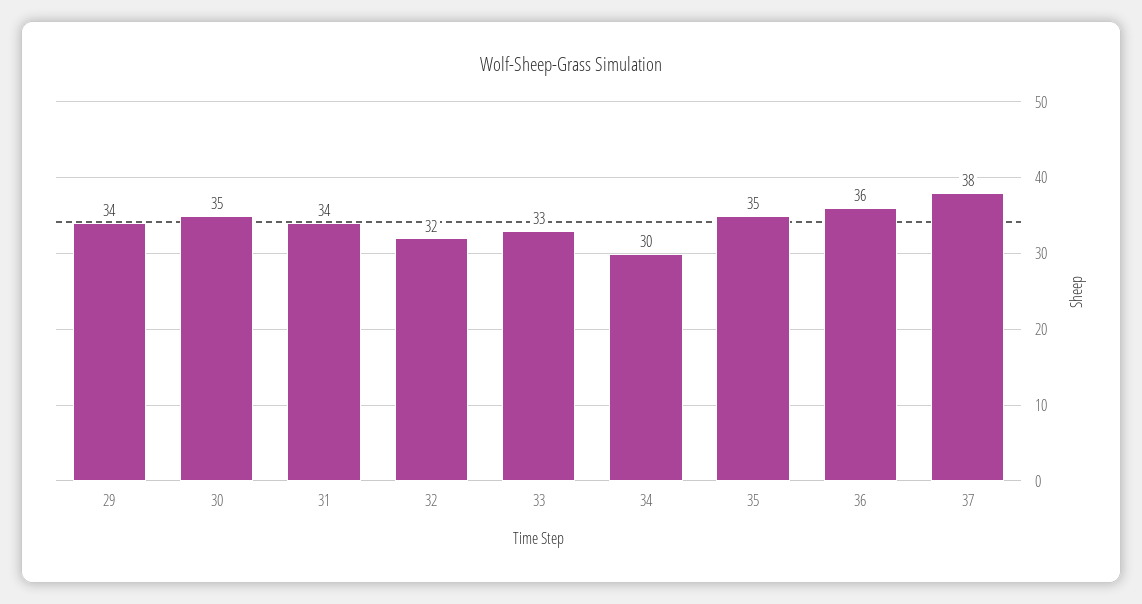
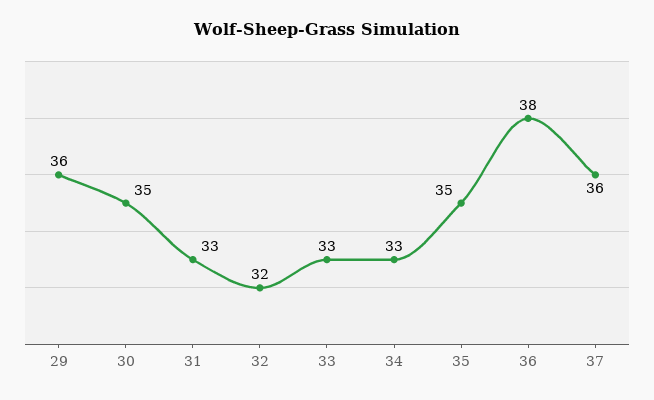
29: 34 -> 36
31: 34 -> 33
34: 30 -> 33
36: 36 -> 38
37: 38 -> 36

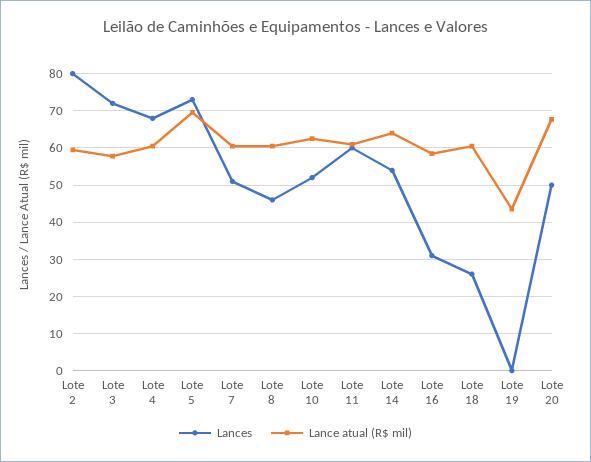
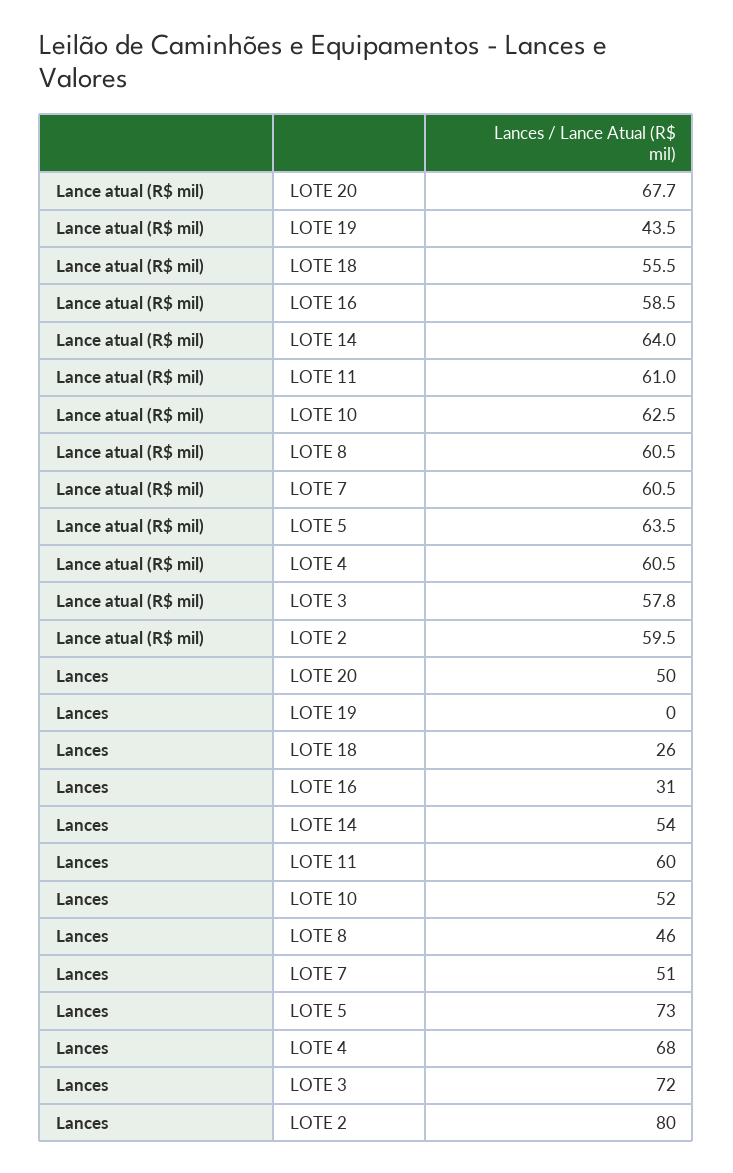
Lance atual (R$ mil), Lote 5: 70 -> 63.5
Lance atual (R$ mil), Lote 18: 60 -> 55.5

Exercise →
Copy out each line in the listing that has the word "atual".

Result →
Lance atual (R$ mil), Lote 5: 70 -> 63.5
Lance atual (R$ mil), Lote 18: 60 -> 55.5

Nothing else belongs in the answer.